* _Your objective_: Copy out, word for word, the lines of the listing from the one containing "FOOD & WINE" through the one containing "MODO PIÙ CONSAPEVOLE E CAPIRE SE HAI", including both of those lines.

Provided data section start

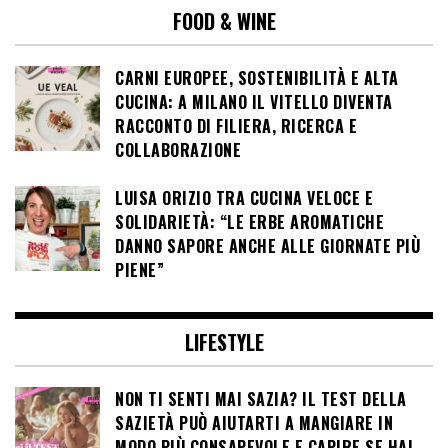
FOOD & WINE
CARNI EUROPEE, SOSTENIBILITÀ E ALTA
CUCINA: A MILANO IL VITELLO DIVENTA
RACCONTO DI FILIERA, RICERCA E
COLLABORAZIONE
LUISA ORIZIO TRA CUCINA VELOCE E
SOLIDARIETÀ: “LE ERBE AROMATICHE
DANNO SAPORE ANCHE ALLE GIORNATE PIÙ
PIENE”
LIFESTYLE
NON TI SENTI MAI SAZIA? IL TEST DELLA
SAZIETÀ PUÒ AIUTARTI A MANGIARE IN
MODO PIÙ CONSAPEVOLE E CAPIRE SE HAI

Provided data section end
Provided data section start

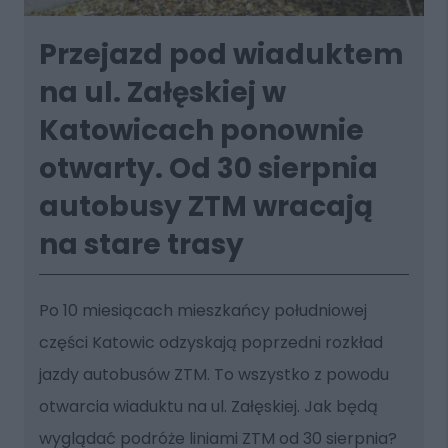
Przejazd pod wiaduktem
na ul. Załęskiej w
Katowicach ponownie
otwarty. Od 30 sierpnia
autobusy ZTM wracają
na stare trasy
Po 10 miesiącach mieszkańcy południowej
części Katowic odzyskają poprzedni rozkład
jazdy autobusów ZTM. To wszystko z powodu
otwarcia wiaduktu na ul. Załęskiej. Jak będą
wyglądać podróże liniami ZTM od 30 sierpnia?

Provided data section end

* _Task response_:
FOOD & WINE
CARNI EUROPEE, SOSTENIBILITÀ E ALTA
CUCINA: A MILANO IL VITELLO DIVENTA
RACCONTO DI FILIERA, RICERCA E
COLLABORAZIONE
LUISA ORIZIO TRA CUCINA VELOCE E
SOLIDARIETÀ: “LE ERBE AROMATICHE
DANNO SAPORE ANCHE ALLE GIORNATE PIÙ
PIENE”
LIFESTYLE
NON TI SENTI MAI SAZIA? IL TEST DELLA
SAZIETÀ PUÒ AIUTARTI A MANGIARE IN
MODO PIÙ CONSAPEVOLE E CAPIRE SE HAI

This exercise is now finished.